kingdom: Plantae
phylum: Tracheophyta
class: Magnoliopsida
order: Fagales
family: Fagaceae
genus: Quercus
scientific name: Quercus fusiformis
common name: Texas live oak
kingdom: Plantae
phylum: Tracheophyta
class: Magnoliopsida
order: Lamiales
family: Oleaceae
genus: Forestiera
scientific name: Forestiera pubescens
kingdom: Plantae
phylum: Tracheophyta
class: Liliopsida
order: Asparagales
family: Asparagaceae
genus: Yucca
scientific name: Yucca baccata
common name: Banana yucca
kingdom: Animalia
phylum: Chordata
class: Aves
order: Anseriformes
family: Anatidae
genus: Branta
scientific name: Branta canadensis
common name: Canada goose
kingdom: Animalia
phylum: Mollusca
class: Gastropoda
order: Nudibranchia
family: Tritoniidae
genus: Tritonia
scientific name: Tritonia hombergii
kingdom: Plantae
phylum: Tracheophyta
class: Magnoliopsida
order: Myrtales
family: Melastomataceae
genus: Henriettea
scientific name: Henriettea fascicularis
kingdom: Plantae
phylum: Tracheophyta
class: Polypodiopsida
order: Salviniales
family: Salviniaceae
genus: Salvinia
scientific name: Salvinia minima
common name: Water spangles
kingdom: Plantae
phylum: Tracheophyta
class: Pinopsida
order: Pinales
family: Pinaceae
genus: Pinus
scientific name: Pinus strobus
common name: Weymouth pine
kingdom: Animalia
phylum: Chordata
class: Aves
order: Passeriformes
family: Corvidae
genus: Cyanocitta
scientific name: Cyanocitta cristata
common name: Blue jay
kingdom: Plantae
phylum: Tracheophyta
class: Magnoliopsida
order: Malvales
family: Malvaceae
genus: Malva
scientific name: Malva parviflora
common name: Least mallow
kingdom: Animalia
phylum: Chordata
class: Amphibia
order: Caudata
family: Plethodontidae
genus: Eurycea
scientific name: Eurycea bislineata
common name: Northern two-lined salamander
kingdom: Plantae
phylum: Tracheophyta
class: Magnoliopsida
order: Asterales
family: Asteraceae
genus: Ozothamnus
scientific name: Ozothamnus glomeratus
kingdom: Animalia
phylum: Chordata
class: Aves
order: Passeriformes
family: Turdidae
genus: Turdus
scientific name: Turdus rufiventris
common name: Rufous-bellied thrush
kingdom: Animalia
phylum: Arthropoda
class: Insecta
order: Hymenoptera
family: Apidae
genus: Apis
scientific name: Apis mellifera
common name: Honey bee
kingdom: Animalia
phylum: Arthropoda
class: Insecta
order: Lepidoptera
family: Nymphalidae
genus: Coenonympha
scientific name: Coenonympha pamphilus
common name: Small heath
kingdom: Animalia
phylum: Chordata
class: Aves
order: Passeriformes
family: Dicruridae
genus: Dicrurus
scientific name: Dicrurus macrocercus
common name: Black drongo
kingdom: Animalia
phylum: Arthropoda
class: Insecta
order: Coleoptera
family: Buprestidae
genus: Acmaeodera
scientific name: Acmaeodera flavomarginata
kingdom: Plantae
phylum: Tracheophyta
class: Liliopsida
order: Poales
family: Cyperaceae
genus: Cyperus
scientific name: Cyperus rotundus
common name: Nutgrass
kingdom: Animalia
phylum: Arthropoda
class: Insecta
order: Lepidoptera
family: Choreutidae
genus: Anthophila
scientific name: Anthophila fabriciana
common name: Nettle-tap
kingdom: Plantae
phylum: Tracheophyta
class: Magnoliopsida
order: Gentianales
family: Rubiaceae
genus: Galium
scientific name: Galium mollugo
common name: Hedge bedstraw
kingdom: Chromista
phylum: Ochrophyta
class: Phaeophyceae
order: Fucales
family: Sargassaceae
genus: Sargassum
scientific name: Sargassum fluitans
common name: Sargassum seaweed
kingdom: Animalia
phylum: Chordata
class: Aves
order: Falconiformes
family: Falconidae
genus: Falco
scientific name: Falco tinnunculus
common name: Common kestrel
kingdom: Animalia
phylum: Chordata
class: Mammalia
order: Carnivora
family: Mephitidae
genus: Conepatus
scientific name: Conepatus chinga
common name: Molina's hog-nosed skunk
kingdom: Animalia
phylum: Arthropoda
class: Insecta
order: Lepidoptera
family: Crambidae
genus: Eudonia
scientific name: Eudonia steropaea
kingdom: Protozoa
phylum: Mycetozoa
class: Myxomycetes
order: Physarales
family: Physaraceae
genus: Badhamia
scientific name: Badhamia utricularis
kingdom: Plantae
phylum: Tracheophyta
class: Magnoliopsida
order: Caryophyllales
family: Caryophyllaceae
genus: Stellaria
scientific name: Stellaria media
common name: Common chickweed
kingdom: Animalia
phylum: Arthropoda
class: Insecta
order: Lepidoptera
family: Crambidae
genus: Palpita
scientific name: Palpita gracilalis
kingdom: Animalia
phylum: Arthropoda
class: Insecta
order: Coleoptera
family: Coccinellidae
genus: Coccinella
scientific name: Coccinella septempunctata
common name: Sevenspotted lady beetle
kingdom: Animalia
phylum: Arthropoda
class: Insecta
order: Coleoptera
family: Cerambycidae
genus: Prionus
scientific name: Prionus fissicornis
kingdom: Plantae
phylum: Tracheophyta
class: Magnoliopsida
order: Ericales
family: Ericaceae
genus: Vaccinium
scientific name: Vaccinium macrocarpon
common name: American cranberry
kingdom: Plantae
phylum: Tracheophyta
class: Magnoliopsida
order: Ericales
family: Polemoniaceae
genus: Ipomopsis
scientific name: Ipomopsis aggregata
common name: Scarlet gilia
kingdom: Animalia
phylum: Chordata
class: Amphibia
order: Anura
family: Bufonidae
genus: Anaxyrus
* * * * *
GIVEN EXERCISE. Please recast every line of the records above as a JSON list of strings, one string per line, leaving out any blank lines.

ANSWER.
[
  "kingdom: Plantae",
  "phylum: Tracheophyta",
  "class: Magnoliopsida",
  "order: Fagales",
  "family: Fagaceae",
  "genus: Quercus",
  "scientific name: Quercus fusiformis",
  "common name: Texas live oak",
  "kingdom: Plantae",
  "phylum: Tracheophyta",
  "class: Magnoliopsida",
  "order: Lamiales",
  "family: Oleaceae",
  "genus: Forestiera",
  "scientific name: Forestiera pubescens",
  "kingdom: Plantae",
  "phylum: Tracheophyta",
  "class: Liliopsida",
  "order: Asparagales",
  "family: Asparagaceae",
  "genus: Yucca",
  "scientific name: Yucca baccata",
  "common name: Banana yucca",
  "kingdom: Animalia",
  "phylum: Chordata",
  "class: Aves",
  "order: Anseriformes",
  "family: Anatidae",
  "genus: Branta",
  "scientific name: Branta canadensis",
  "common name: Canada goose",
  "kingdom: Animalia",
  "phylum: Mollusca",
  "class: Gastropoda",
  "order: Nudibranchia",
  "family: Tritoniidae",
  "genus: Tritonia",
  "scientific name: Tritonia hombergii",
  "kingdom: Plantae",
  "phylum: Tracheophyta",
  "class: Magnoliopsida",
  "order: Myrtales",
  "family: Melastomataceae",
  "genus: Henriettea",
  "scientific name: Henriettea fascicularis",
  "kingdom: Plantae",
  "phylum: Tracheophyta",
  "class: Polypodiopsida",
  "order: Salviniales",
  "family: Salviniaceae",
  "genus: Salvinia",
  "scientific name: Salvinia minima",
  "common name: Water spangles",
  "kingdom: Plantae",
  "phylum: Tracheophyta",
  "class: Pinopsida",
  "order: Pinales",
  "family: Pinaceae",
  "genus: Pinus",
  "scientific name: Pinus strobus",
  "common name: Weymouth pine",
  "kingdom: Animalia",
  "phylum: Chordata",
  "class: Aves",
  "order: Passeriformes",
  "family: Corvidae",
  "genus: Cyanocitta",
  "scientific name: Cyanocitta cristata",
  "common name: Blue jay",
  "kingdom: Plantae",
  "phylum: Tracheophyta",
  "class: Magnoliopsida",
  "order: Malvales",
  "family: Malvaceae",
  "genus: Malva",
  "scientific name: Malva parviflora",
  "common name: Least mallow",
  "kingdom: Animalia",
  "phylum: Chordata",
  "class: Amphibia",
  "order: Caudata",
  "family: Plethodontidae",
  "genus: Eurycea",
  "scientific name: Eurycea bislineata",
  "common name: Northern two-lined salamander",
  "kingdom: Plantae",
  "phylum: Tracheophyta",
  "class: Magnoliopsida",
  "order: Asterales",
  "family: Asteraceae",
  "genus: Ozothamnus",
  "scientific name: Ozothamnus glomeratus",
  "kingdom: Animalia",
  "phylum: Chordata",
  "class: Aves",
  "order: Passeriformes",
  "family: Turdidae",
  "genus: Turdus",
  "scientific name: Turdus rufiventris",
  "common name: Rufous-bellied thrush",
  "kingdom: Animalia",
  "phylum: Arthropoda",
  "class: Insecta",
  "order: Hymenoptera",
  "family: Apidae",
  "genus: Apis",
  "scientific name: Apis mellifera",
  "common name: Honey bee",
  "kingdom: Animalia",
  "phylum: Arthropoda",
  "class: Insecta",
  "order: Lepidoptera",
  "family: Nymphalidae",
  "genus: Coenonympha",
  "scientific name: Coenonympha pamphilus",
  "common name: Small heath",
  "kingdom: Animalia",
  "phylum: Chordata",
  "class: Aves",
  "order: Passeriformes",
  "family: Dicruridae",
  "genus: Dicrurus",
  "scientific name: Dicrurus macrocercus",
  "common name: Black drongo",
  "kingdom: Animalia",
  "phylum: Arthropoda",
  "class: Insecta",
  "order: Coleoptera",
  "family: Buprestidae",
  "genus: Acmaeodera",
  "scientific name: Acmaeodera flavomarginata",
  "kingdom: Plantae",
  "phylum: Tracheophyta",
  "class: Liliopsida",
  "order: Poales",
  "family: Cyperaceae",
  "genus: Cyperus",
  "scientific name: Cyperus rotundus",
  "common name: Nutgrass",
  "kingdom: Animalia",
  "phylum: Arthropoda",
  "class: Insecta",
  "order: Lepidoptera",
  "family: Choreutidae",
  "genus: Anthophila",
  "scientific name: Anthophila fabriciana",
  "common name: Nettle-tap",
  "kingdom: Plantae",
  "phylum: Tracheophyta",
  "class: Magnoliopsida",
  "order: Gentianales",
  "family: Rubiaceae",
  "genus: Galium",
  "scientific name: Galium mollugo",
  "common name: Hedge bedstraw",
  "kingdom: Chromista",
  "phylum: Ochrophyta",
  "class: Phaeophyceae",
  "order: Fucales",
  "family: Sargassaceae",
  "genus: Sargassum",
  "scientific name: Sargassum fluitans",
  "common name: Sargassum seaweed",
  "kingdom: Animalia",
  "phylum: Chordata",
  "class: Aves",
  "order: Falconiformes",
  "family: Falconidae",
  "genus: Falco",
  "scientific name: Falco tinnunculus",
  "common name: Common kestrel",
  "kingdom: Animalia",
  "phylum: Chordata",
  "class: Mammalia",
  "order: Carnivora",
  "family: Mephitidae",
  "genus: Conepatus",
  "scientific name: Conepatus chinga",
  "common name: Molina's hog-nosed skunk",
  "kingdom: Animalia",
  "phylum: Arthropoda",
  "class: Insecta",
  "order: Lepidoptera",
  "family: Crambidae",
  "genus: Eudonia",
  "scientific name: Eudonia steropaea",
  "kingdom: Protozoa",
  "phylum: Mycetozoa",
  "class: Myxomycetes",
  "order: Physarales",
  "family: Physaraceae",
  "genus: Badhamia",
  "scientific name: Badhamia utricularis",
  "kingdom: Plantae",
  "phylum: Tracheophyta",
  "class: Magnoliopsida",
  "order: Caryophyllales",
  "family: Caryophyllaceae",
  "genus: Stellaria",
  "scientific name: Stellaria media",
  "common name: Common chickweed",
  "kingdom: Animalia",
  "phylum: Arthropoda",
  "class: Insecta",
  "order: Lepidoptera",
  "family: Crambidae",
  "genus: Palpita",
  "scientific name: Palpita gracilalis",
  "kingdom: Animalia",
  "phylum: Arthropoda",
  "class: Insecta",
  "order: Coleoptera",
  "family: Coccinellidae",
  "genus: Coccinella",
  "scientific name: Coccinella septempunctata",
  "common name: Sevenspotted lady beetle",
  "kingdom: Animalia",
  "phylum: Arthropoda",
  "class: Insecta",
  "order: Coleoptera",
  "family: Cerambycidae",
  "genus: Prionus",
  "scientific name: Prionus fissicornis",
  "kingdom: Plantae",
  "phylum: Tracheophyta",
  "class: Magnoliopsida",
  "order: Ericales",
  "family: Ericaceae",
  "genus: Vaccinium",
  "scientific name: Vaccinium macrocarpon",
  "common name: American cranberry",
  "kingdom: Plantae",
  "phylum: Tracheophyta",
  "class: Magnoliopsida",
  "order: Ericales",
  "family: Polemoniaceae",
  "genus: Ipomopsis",
  "scientific name: Ipomopsis aggregata",
  "common name: Scarlet gilia",
  "kingdom: Animalia",
  "phylum: Chordata",
  "class: Amphibia",
  "order: Anura",
  "family: Bufonidae",
  "genus: Anaxyrus"
]